# YOUR ASSIGNMENT
For each line of the listing that holds "blank", show the full line.

______________________________

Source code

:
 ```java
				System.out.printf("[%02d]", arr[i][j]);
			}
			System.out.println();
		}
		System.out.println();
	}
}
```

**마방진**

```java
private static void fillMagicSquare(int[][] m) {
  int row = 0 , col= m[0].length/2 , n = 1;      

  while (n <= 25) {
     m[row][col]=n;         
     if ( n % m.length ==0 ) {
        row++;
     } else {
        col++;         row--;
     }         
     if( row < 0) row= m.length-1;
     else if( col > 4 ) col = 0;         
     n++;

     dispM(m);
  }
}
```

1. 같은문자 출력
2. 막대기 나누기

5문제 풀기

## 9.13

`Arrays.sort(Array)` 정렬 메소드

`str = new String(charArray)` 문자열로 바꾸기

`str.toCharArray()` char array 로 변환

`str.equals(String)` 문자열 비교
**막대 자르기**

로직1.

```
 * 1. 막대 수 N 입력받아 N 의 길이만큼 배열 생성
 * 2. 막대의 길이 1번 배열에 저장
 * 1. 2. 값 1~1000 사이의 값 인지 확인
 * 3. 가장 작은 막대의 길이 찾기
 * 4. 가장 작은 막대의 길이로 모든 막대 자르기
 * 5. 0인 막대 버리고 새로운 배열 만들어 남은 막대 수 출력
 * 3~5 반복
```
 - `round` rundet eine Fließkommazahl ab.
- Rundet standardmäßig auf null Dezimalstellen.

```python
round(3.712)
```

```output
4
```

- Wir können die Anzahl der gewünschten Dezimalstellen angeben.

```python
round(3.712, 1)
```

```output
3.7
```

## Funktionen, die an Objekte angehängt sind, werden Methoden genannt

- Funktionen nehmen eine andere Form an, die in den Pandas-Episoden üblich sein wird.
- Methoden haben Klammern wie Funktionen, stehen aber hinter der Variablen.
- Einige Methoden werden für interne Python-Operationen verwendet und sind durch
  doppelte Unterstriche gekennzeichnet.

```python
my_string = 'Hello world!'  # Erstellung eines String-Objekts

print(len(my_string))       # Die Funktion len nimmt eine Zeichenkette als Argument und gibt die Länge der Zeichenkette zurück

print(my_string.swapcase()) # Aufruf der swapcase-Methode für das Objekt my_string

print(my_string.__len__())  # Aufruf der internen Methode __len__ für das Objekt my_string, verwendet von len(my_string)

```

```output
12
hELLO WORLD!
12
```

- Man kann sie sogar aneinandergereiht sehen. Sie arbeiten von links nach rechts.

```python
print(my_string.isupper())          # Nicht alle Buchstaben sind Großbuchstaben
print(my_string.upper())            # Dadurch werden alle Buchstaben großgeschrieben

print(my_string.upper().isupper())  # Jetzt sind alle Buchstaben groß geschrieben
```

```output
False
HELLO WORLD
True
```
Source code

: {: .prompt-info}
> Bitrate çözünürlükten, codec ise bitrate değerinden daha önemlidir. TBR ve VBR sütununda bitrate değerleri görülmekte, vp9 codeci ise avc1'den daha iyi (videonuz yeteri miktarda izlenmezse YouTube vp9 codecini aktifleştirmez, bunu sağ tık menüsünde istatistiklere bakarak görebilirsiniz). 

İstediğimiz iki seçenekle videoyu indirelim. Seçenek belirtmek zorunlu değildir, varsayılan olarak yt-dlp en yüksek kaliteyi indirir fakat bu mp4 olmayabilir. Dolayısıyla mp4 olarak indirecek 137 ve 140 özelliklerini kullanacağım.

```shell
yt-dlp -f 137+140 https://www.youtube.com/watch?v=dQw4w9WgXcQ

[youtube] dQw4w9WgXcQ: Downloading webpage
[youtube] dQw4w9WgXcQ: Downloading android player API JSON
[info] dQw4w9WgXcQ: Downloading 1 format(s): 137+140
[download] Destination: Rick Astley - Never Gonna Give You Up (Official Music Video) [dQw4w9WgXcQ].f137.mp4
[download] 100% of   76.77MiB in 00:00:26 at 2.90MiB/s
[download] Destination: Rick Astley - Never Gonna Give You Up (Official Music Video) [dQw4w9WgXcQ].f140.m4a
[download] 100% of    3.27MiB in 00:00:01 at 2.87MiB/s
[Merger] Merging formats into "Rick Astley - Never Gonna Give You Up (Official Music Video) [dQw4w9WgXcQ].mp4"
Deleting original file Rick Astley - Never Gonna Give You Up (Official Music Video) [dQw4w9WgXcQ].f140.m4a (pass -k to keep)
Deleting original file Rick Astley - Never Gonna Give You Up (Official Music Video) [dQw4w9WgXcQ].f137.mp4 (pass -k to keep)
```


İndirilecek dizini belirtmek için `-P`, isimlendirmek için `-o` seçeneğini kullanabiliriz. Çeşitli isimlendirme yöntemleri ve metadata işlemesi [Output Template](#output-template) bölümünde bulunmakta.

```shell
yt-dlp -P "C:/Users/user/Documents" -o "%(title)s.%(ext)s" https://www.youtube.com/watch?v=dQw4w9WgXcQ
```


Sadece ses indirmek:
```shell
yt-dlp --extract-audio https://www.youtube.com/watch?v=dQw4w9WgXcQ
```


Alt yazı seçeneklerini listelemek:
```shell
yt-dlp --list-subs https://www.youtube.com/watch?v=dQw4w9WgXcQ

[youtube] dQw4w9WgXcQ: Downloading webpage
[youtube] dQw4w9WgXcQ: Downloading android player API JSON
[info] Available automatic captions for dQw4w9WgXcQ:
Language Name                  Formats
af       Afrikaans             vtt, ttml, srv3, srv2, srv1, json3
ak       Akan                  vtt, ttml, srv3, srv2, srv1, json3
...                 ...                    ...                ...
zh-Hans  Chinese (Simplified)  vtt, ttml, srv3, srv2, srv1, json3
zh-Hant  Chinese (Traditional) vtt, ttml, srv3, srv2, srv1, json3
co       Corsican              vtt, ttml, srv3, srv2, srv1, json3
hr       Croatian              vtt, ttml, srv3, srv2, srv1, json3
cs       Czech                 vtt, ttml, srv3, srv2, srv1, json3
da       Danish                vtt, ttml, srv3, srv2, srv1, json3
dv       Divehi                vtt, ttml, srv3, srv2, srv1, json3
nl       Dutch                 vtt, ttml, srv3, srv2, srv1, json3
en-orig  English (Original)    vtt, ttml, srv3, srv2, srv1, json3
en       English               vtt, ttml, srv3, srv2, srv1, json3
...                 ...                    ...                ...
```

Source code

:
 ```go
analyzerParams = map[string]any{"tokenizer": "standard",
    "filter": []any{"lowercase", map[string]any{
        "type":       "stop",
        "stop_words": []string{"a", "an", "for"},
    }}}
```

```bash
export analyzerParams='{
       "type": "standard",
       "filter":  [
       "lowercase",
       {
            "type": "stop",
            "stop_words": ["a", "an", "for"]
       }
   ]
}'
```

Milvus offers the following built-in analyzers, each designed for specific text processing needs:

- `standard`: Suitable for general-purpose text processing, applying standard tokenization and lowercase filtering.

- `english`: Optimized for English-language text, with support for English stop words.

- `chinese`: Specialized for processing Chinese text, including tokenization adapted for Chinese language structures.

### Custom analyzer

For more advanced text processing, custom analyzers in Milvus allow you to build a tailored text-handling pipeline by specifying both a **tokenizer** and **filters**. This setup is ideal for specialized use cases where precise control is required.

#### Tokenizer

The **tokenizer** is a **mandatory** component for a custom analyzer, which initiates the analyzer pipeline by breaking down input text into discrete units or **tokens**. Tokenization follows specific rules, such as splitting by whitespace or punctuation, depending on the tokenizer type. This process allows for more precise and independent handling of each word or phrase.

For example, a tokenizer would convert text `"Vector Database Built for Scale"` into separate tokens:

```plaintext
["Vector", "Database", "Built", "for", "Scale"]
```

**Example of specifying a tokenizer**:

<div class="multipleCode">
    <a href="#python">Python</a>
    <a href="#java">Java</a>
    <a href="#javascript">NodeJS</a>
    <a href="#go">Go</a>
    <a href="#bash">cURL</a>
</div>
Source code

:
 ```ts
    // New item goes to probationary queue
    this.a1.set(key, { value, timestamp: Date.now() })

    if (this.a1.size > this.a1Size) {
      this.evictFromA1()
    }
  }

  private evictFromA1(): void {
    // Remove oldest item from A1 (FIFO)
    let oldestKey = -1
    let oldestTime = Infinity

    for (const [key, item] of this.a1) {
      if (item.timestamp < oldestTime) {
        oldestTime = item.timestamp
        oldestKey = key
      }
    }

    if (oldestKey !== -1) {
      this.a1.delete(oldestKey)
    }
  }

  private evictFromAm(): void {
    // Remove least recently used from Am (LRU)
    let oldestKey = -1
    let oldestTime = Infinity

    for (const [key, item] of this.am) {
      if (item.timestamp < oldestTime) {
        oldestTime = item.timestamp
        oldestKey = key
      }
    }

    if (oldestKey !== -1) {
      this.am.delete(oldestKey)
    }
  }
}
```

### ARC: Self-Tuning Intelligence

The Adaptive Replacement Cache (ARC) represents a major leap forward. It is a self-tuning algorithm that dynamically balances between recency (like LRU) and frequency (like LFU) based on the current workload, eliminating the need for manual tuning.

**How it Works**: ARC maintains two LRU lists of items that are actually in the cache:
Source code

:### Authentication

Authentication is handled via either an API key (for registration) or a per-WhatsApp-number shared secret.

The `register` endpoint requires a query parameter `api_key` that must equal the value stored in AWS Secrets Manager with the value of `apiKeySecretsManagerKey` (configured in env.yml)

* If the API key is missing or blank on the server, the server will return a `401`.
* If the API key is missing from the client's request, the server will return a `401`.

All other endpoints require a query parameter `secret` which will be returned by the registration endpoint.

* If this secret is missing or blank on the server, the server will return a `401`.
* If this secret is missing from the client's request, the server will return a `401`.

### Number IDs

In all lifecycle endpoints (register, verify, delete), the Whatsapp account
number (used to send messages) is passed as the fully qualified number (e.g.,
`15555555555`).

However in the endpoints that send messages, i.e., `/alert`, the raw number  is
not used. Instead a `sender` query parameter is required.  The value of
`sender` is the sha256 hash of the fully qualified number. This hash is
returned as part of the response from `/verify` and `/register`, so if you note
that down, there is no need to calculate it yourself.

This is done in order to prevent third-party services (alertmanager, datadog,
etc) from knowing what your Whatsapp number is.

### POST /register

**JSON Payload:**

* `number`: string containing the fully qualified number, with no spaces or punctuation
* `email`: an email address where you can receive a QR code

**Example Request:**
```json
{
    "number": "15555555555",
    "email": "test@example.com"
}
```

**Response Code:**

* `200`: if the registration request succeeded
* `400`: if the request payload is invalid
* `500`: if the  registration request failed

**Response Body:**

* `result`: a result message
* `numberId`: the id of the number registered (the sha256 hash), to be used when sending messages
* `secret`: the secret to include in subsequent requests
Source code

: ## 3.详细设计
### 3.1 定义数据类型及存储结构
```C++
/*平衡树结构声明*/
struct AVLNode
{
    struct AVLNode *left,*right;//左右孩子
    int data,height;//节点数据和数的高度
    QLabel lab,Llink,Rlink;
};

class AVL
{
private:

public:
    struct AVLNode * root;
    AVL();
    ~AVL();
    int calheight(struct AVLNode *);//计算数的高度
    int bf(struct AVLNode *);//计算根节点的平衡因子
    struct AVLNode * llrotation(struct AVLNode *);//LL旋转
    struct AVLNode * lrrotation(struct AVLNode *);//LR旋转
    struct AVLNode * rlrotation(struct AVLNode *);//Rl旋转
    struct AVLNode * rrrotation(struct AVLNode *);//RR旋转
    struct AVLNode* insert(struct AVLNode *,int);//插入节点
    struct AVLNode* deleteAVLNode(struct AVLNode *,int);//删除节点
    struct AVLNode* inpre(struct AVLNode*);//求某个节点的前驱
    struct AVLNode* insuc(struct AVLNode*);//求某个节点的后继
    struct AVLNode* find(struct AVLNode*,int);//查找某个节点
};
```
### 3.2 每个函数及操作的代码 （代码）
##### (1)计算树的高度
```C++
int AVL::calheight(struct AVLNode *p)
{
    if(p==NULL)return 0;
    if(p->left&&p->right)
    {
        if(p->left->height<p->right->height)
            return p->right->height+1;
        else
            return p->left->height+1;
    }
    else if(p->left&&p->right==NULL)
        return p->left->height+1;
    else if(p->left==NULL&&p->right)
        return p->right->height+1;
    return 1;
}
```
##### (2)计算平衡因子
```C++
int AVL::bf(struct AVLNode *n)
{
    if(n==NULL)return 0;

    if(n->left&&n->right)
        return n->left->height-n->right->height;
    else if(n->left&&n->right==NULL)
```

______________________________

# ANSWER SECTION
* If the API key is missing or blank on the server, the server will return a `401`.
* If this secret is missing or blank on the server, the server will return a `401`.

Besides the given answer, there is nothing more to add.